Kinder dürfen nicht für das Verhalten ihrer Eltern bestraft werden – das hat das Sozialgericht Kiel in einem aktuellen Urteil klargestellt. Auch wenn Eltern gegen Regelungen des Jobcenters verstoßen, bleibt der Bürgergeld-Anspruch ihrer Kinder bestehen. Im verhandelten Fall ging es darum, ob ein Kind seinen Anspruch auf Bürgergeld verliert, wenn die Eltern unerlaubt ortsabwesend sind und deshalb keine Leistungen mehr erhalten. Das Gericht entschied zugunsten des Kindes und stellte klar: Kinder haben weiterhin Anspruch auf Bürgergeld, selbst wenn die Eltern keine Leistungen erhalten. (Az. S 33 AS 223/22)

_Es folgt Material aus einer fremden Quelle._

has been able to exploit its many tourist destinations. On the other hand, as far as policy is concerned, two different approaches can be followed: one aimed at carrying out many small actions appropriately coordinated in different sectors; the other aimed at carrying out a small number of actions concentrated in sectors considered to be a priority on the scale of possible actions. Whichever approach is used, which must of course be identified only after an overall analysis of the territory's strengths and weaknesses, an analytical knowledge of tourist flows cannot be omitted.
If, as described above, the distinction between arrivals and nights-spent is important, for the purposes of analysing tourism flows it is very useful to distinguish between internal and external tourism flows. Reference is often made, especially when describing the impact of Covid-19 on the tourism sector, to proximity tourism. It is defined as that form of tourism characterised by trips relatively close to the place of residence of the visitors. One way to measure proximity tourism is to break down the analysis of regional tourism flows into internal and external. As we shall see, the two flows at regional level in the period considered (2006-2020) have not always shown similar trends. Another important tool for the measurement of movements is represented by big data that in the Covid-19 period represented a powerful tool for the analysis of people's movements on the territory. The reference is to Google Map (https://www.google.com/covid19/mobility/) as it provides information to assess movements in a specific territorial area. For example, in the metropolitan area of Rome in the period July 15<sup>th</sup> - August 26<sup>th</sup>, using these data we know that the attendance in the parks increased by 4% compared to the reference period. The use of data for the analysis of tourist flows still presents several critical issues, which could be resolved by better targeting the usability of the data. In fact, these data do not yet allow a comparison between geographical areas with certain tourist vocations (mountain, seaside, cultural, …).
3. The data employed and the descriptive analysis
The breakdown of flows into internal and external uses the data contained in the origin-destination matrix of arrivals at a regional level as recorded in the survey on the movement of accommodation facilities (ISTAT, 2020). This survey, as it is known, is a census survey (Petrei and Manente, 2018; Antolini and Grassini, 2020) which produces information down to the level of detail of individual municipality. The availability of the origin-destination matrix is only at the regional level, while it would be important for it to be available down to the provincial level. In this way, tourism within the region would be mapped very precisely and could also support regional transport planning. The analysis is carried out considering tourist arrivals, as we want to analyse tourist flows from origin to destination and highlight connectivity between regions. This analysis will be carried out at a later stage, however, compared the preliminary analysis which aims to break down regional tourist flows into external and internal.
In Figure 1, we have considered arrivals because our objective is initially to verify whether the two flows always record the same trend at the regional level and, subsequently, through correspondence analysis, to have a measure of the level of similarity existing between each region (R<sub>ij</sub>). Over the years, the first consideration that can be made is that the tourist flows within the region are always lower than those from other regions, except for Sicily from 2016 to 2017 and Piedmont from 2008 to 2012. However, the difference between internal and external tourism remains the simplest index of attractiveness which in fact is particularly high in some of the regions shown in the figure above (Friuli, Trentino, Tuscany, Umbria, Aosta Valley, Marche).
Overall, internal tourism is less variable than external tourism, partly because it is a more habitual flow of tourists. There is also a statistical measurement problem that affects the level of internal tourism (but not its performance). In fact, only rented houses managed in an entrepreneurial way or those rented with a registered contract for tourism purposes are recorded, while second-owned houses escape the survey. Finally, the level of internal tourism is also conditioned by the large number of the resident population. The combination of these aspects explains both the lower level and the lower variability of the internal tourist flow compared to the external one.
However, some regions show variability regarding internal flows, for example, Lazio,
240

Mutter bleibt länger im Ausland
Eine alleinerziehende Mutter reiste mit ihrem damals vierjährigen Sohn ins Ausland, um ihre Familie zu besuchen. Das Jobcenter genehmigte die Ortsabwesenheit bis zum 7. April 2022. Aufgrund einer Nasenoperation musste die Mutter länger im Irak bleiben und informierte das Jobcenter darüber. Da sie sich jedoch nicht fristgerecht zurückmeldete, entschied das Jobcenter, die Leistungen für Mutter und Kind für den Zeitraum 20. April 2022 bis 30. April 2022 aufzuheben.
Nachdem sie sich erst am 16. Mai 2022 persönlich beim Jobcenter zurückmeldete, hob das Jobcenter zudem rückwirkend ab dem 1. Mai 2022 die Leistungen vollständig auf. Die Mutter forderte daraufhin eine Überprüfung und argumentierte, dass der Leistungsausschluss der Mutter nicht den Anspruch des Kindes betreffen dürfe. Das Jobcenter lehnte dies jedoch ab, und es kam zur Klage vor dem Sozialgericht.
Kind hat weiterhin Bürgergeld-Anspruch
Das Sozialgericht Kiel gab der Klage statt und entschied, dass das Jobcenter den Anspruch des Kindes unrechtmäßig aufgehoben hatte. Die Kernfrage war, ob der Anspruch des Kindes automatisch erlischt, wenn die Mutter keine Leistungen erhält. Das Gericht stellte klar, dass dies nicht der Fall ist.
Keine Anwendung der Ortsabwesenheitsregelung auf Kinder
Das Sozialgericht verwies darauf, dass Kinder unter 15 Jahren nicht erwerbsfähig sind und deshalb nicht den Regelungen zur Ortsabwesenheit unterliegen. „Durch die unerlaubte Ortsabwesenheit der Mutter entfiel nicht deren Leistungsberechtigung nach dem SGB II dem Grunde nach, sondern nur deren Anspruch auf Auszahlungen der Leistungen für die Tage ihrer unerlaubten Ortsabwesenheit“, erklärte das Gericht. Dies bedeutet, dass die Mutter zwar keine Zahlungen für die fraglichen Tage erhält, der Anspruch des Kindes jedoch bestehen bleibt, da es keine Verpflichtung gibt, für den Arbeitsmarkt verfügbar zu sein.
Das Jobcenter hatte argumentiert, dass der Sohn nur als Teil der Bedarfsgemeinschaft mit der Mutter Bürgergeld beziehen könne. Wenn die Mutter keine Leistungen mehr erhalte, entfalle auch der Anspruch des Kindes. Das Gericht widersprach dieser Argumentation jedoch und stellte klar, dass der Leistungsausschluss der Mutter nicht auf den Sohn übertragen werden dürfe. „Es sind keine Gründe dafür ersichtlich, einen erlaubt ortsabwesenden Leistungsberechtigten schlechter zu stellen als einen ortsanwesenden“, heißt es im Urteil.
Kind darf nicht für Verhalten der Mutter bestraft werden
Besonders wichtig war für das Gericht, dass das Kind nicht für die unerlaubte Ortsabwesenheit der Mutter bestraft werden darf. Es sei nicht Aufgabe des Kindes, den Anteil der Mutter an den Unterkunftskosten zu tragen. „Das menschenwürdige Existenzminimum des Kindes muss gewährleistet werden“, urteilte das Gericht. Das Kind hat daher Anspruch auf die vollen Unterkunftskosten für den Zeitraum der nicht genehmigten Ortsabwesenheit, auch wenn die Mutter in dieser Zeit keine Leistungen erhalten hat.